• [JOB]
Return, character for character, the lines from the one bearing "Recomendações gerais para" through the end of the material. Omit everything before that line.

• [TASK DATA]
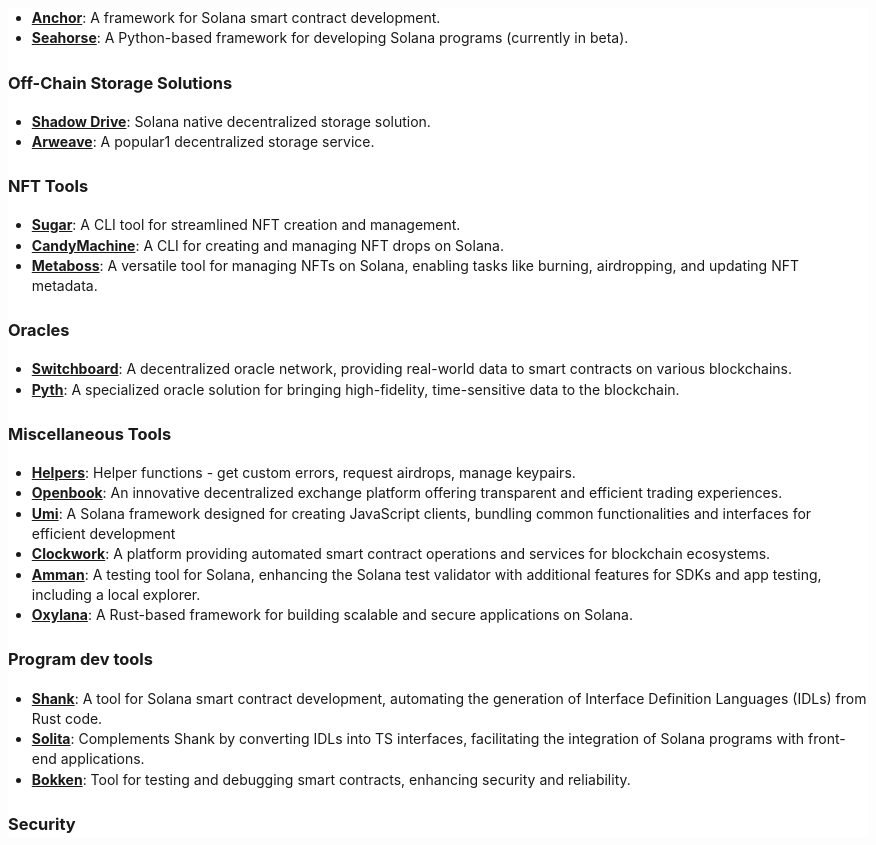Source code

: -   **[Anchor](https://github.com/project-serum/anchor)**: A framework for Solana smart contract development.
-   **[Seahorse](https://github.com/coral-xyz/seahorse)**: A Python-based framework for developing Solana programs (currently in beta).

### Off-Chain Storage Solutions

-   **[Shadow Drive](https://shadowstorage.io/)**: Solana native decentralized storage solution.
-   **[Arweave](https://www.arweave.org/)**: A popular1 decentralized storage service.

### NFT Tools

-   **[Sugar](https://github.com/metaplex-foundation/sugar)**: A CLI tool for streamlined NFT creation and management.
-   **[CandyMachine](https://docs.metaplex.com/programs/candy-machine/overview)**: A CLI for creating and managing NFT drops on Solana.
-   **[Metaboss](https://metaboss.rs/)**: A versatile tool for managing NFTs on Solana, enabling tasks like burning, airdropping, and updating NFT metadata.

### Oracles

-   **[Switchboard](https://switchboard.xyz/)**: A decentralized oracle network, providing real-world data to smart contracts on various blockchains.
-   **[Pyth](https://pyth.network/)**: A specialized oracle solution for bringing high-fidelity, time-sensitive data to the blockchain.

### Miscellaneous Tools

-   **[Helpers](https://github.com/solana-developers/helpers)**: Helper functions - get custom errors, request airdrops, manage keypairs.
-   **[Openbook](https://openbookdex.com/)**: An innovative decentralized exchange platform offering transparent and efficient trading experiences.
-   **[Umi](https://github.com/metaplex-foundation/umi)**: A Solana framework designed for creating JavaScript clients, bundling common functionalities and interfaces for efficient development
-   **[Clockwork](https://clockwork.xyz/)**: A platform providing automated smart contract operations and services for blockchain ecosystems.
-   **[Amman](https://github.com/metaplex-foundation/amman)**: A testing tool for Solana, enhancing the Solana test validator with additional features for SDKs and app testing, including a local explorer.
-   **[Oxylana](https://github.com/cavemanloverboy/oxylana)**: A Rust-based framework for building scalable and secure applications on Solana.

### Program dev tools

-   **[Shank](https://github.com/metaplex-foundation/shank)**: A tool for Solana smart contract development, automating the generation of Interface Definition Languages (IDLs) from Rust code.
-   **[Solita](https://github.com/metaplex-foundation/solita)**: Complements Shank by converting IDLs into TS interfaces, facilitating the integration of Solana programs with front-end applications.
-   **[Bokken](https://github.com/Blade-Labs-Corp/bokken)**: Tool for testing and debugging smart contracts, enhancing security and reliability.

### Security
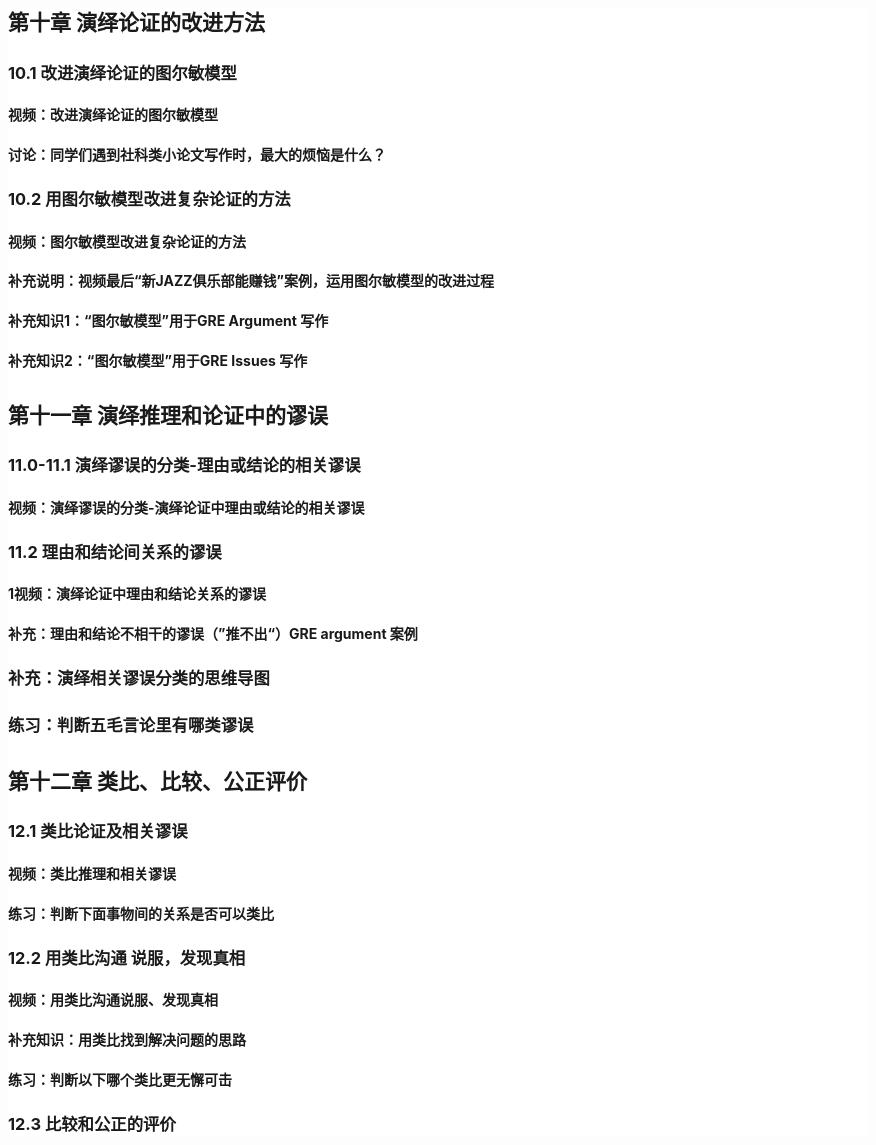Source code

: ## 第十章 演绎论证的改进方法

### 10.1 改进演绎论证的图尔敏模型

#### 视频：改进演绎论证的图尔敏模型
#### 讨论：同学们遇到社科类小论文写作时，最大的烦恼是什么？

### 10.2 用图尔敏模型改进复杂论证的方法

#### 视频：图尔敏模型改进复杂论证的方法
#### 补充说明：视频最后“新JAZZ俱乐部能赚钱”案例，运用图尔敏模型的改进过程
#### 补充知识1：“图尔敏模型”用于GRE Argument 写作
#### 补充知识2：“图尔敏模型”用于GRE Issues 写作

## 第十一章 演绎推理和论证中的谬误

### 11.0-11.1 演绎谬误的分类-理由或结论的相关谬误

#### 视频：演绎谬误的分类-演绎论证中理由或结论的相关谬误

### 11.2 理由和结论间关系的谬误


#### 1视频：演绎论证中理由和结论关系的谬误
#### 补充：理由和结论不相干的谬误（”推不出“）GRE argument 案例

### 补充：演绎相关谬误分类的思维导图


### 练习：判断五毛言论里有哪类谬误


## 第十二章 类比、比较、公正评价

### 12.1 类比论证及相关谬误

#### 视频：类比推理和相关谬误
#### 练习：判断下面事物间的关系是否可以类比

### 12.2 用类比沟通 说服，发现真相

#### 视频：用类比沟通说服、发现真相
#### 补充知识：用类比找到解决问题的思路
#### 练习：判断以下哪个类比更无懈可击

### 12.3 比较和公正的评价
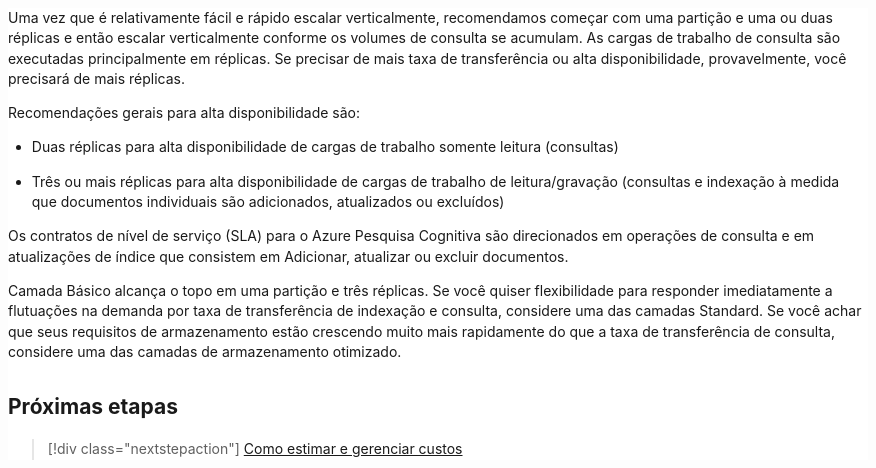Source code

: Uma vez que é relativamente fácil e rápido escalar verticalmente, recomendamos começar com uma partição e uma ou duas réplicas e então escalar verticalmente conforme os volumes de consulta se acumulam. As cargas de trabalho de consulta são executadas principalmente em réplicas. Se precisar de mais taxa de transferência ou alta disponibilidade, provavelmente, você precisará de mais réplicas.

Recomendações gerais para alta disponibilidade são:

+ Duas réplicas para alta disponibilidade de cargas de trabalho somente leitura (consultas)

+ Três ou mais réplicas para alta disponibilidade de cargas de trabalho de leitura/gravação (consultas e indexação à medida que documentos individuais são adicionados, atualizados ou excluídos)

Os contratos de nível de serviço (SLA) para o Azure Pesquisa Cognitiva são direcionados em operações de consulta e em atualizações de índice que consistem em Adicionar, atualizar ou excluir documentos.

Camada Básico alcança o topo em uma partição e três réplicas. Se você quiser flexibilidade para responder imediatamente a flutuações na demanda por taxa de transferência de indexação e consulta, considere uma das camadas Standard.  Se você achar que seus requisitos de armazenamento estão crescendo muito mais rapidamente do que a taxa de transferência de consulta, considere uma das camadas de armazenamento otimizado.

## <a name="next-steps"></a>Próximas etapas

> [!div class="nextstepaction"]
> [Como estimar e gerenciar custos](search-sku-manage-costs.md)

• [EXERCISE OUTPUT]
Recomendações gerais para alta disponibilidade são:

+ Duas réplicas para alta disponibilidade de cargas de trabalho somente leitura (consultas)

+ Três ou mais réplicas para alta disponibilidade de cargas de trabalho de leitura/gravação (consultas e indexação à medida que documentos individuais são adicionados, atualizados ou excluídos)

Os contratos de nível de serviço (SLA) para o Azure Pesquisa Cognitiva são direcionados em operações de consulta e em atualizações de índice que consistem em Adicionar, atualizar ou excluir documentos.

Camada Básico alcança o topo em uma partição e três réplicas. Se você quiser flexibilidade para responder imediatamente a flutuações na demanda por taxa de transferência de indexação e consulta, considere uma das camadas Standard.  Se você achar que seus requisitos de armazenamento estão crescendo muito mais rapidamente do que a taxa de transferência de consulta, considere uma das camadas de armazenamento otimizado.

## <a name="next-steps"></a>Próximas etapas

> [!div class="nextstepaction"]
> [Como estimar e gerenciar custos](search-sku-manage-costs.md)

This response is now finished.